4. Don’t Forget That It Takes A Village
Allow yourself to ask for help. Car pool! Don’t be shy! Even if you don’t know the kids on your son’s middle school football team, look at the roster and find a family or two that lives near you and talk to the parents about carpooling. Make sure you and your partner divide up kid and school related responsibilities like going to far-too-many “mandatory” meetings for school and sports, keeping calendars up to date, making sure homework is done, backpacks are packed, lunches are made, permission slips are signed, bedtimes are enforced, kids get up, dressed, eat breakfast, and are ready to go to school on time. (Also, make sure that you and your partner foster your kids’ independence by encouraging them to do as many of these tasks on their own as they can.) Lean on your community for other kinds of support as well—if your child is struggling academically or psychologically, confide in a parent you trust or go to the school counselor for advice and support. And same goes for you; remind yourself that it is ok to lean on other parents and community members when you need extra help or support.
5. Get Organized
We have a big whiteboard in our kitchen where we write the kids’ activities and my husband’s and my evening commitments for the week. This helps everyone see what the week looks like and then my husband and I figure out how we will divide and conquer. We also have a place on the white board for kids to write down what they need as things come up in school (a shoe box for a science experiment, red clay for a history project…) so they are not yelling these items to me as they get out of the car for soccer and I have already forgotten them by the time the car door shuts. This system encourages them to be organized as well, and forces them to take at least partial responsibility for making sure their needs are met. Getting as many things ready the night before (backpacks, lunches, outfits) is a good way to help reduce the stress in the morning. And good communication within the family helps each individual stay organized, as well as the family unit.

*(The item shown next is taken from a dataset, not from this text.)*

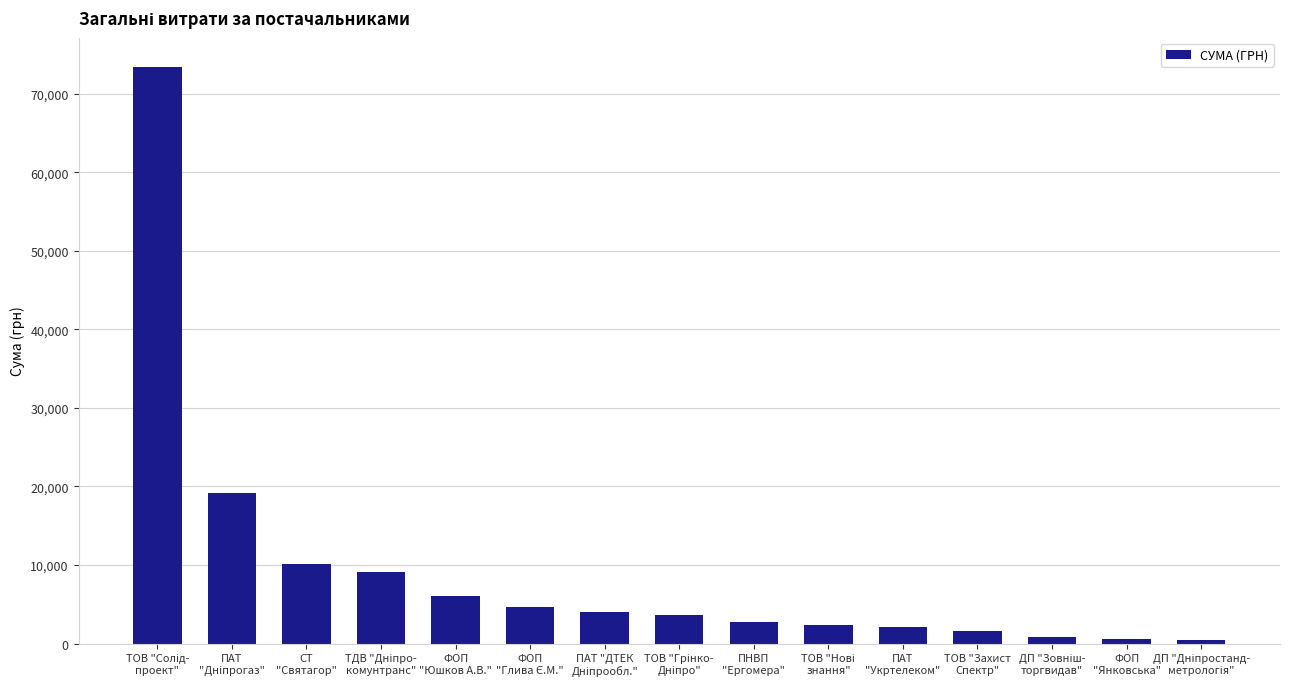

What is the value of the 6th bar from the left?

4711.9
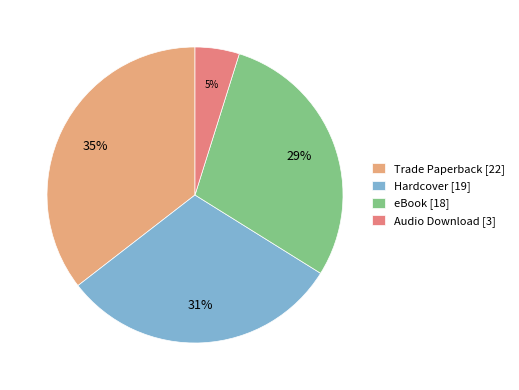

Between eBook and Audio Download, which is larger?

eBook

6. Prioritize Mental Health
No matter if you stay at home, work part or full time, back to school can be a very stressful time for both kids and parents. To ease some of the inevitable stress of this transition, make sure to prioritize your mental health. Just as you encourage your children to exercise, eat well, and get enough sleep, make sure that you are doing the same! You need to be a strong anchor for your kids, especially during times of change, to help them navigate all the necessary adjustments kids have to make when starting a new school year—new classroom, teachers, new schedule, possibly new kids. So, to help them embrace the change, make sure that you do what you need to take care of yourself and your mental health (even taking deep cleansing breaths on your ride home from work or taking a walk around the block before the kids walk in the door from school) so that you can be calm, patient, engaged, and positive with your children who will most likely be a little off kilter for a few weeks. And if you’ve never tried meditation, this would be a great time to do so!
The best ways to ease the stress of what can be a difficult back-to-school transition is to be positive, set boundaries around homework and volunteer commitments, get organized, and most importantly, take some time for your mental health so that you have the strength to lead your family into this next school year with excitement and intention.